ところが帰国してみれば、和子の本来の夫は、何年も行方不明だった和子を死んだものと思い込み再婚していた。
兵助丸の乗組員の漁師だった男の妻も再婚していた。
同じく兵助丸の乗組員の男の妻は、男の実の弟と再婚して子供まで設けていた。
その他にも2人の帰国者の妻が再婚していた悲劇があった。
帰国の喜びもつかの間、事実を知った男たちは、その場でボロボロと涙をこぼし絶望したという。その後消息を絶った者までいた。
帰国後の昭和27年、アナタハン島での数奇な生活は、大々的に報道され、日本国内で空前の「アナタハンブーム」となり、和子のブロマイドが売れに売れた。

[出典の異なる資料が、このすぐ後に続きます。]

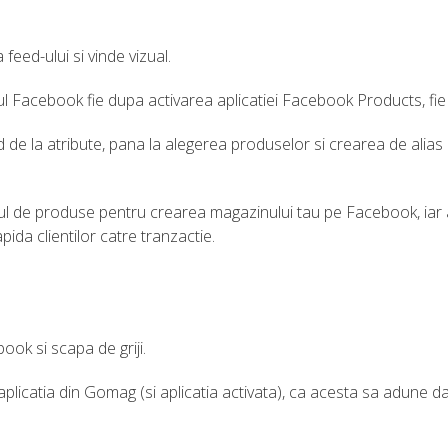
eed-ului si vinde vizual.
 Facebook fie dupa activarea aplicatiei Facebook Products, fie 
d de la atribute, pana la alegerea produselor si crearea de alias 
-ul de produse pentru crearea magazinului tau pe Facebook, iar ap
pida clientilor catre tranzactie.
ok si scapa de griji.
 in aplicatia din Gomag (si aplicatia activata), ca acesta sa adun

男たちはそれほど騒がれなかったが、和子は男を惑わす悪女として報道され、大衆の好奇の目に晒された。マスコミは和子を「女王蜂」と呼び、「アナタハンの毒婦」として猟奇的に扱った。
昭和28年、和子本人を主役にしたB級猟奇映画『アナタハン島の真相はこれだ』が公開される。
過去にも阿部定などが、自らをモデルにした芝居に出演するといったことはあったが、事実を伝えるどころか、猟奇的に脚色した映画に本人が出演した例は、この映画ぐらいのものである。